In Redshift, the SELECT INTO statement retrieves data from 1 or more database tables and assigns the values to variables. To assign a previously declared variable within a stored process or a RECORD blazon variable, use the Redshift SELECT INTO.

  • Redshift SELECT INTO Syntax
  • Redshift SELECT INTO Example

Redshift also selects and inserts rows from whatsoever query into a new table. Yous tin can choose between creating a temporary and a persistent tabular array. This syntax is like to the T-SQL SELECT INTO syntax used in Microsoft SQL Server.

Redshift SELECT INTO Syntax

Rows defined past any query are selected and inserted into a new table. Yous can cull betwixt creating a temporary and a persistent table.

                    [ WITH with_subquery [, ...] ] SELECT [ TOP number ] [ ALL | Singled-out ] * | expression [ AS output_name ] [, ...] INTO [ TEMPORARY | TEMP ] [ Tabular array ] new_table [ FROM table_reference [, ...] ] [ WHERE condition ] [ GROUP Past expression [, ...] ] [ HAVING condition [, ...] ] [ { Wedlock | INTERSECT | { EXCEPT | MINUS } } [ ALL ] query ] [ ORDER BY expression [ ASC | DESC ] [ LIMIT { number | ALL } ] [ OFFSET start ]                  

See below for more data on the parameters of this control.

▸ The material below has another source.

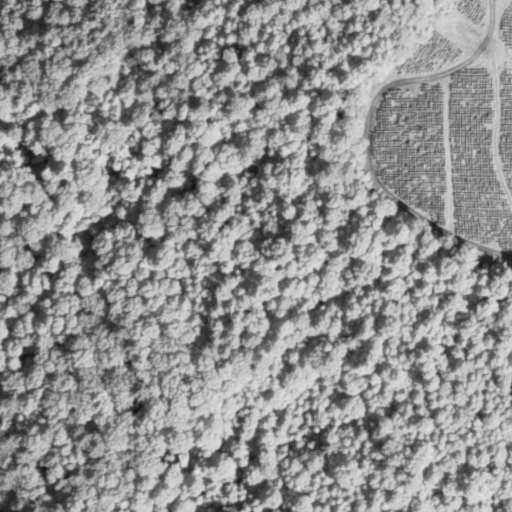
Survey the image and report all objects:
road: (360, 136)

  • WITH: A WITH clause is an optional clause that comes before a query'southward SELECT listing. WITH specifies one or more than mutual table expressions.
  • SELECT: The SELECT listing specifies the columns, functions, and expressions that the query should return. The query's output is represented by the list.
  • FROM: A query'southward FROM clause lists the tabular array references (tables, views, and subqueries) from which data is selected.
  • WHERE: The WHERE clause includes conditions that either joins tables or utilise predicates to tabular array columns.
  • GROUP BY: The Grouping BY clause specifies the query's grouping columns.
  • HAVING: The HAVING clause adds a condition to the intermediate grouped effect fix returned by a query.
  • UNION, INTERSECT & EXCEPT: The set operators Spousal relationship, INTERSECT, and EXCEPT are used to compare and merge the results of two separate query expressions.
  • ORDER By: The ORDER By clause sorts a query's result set.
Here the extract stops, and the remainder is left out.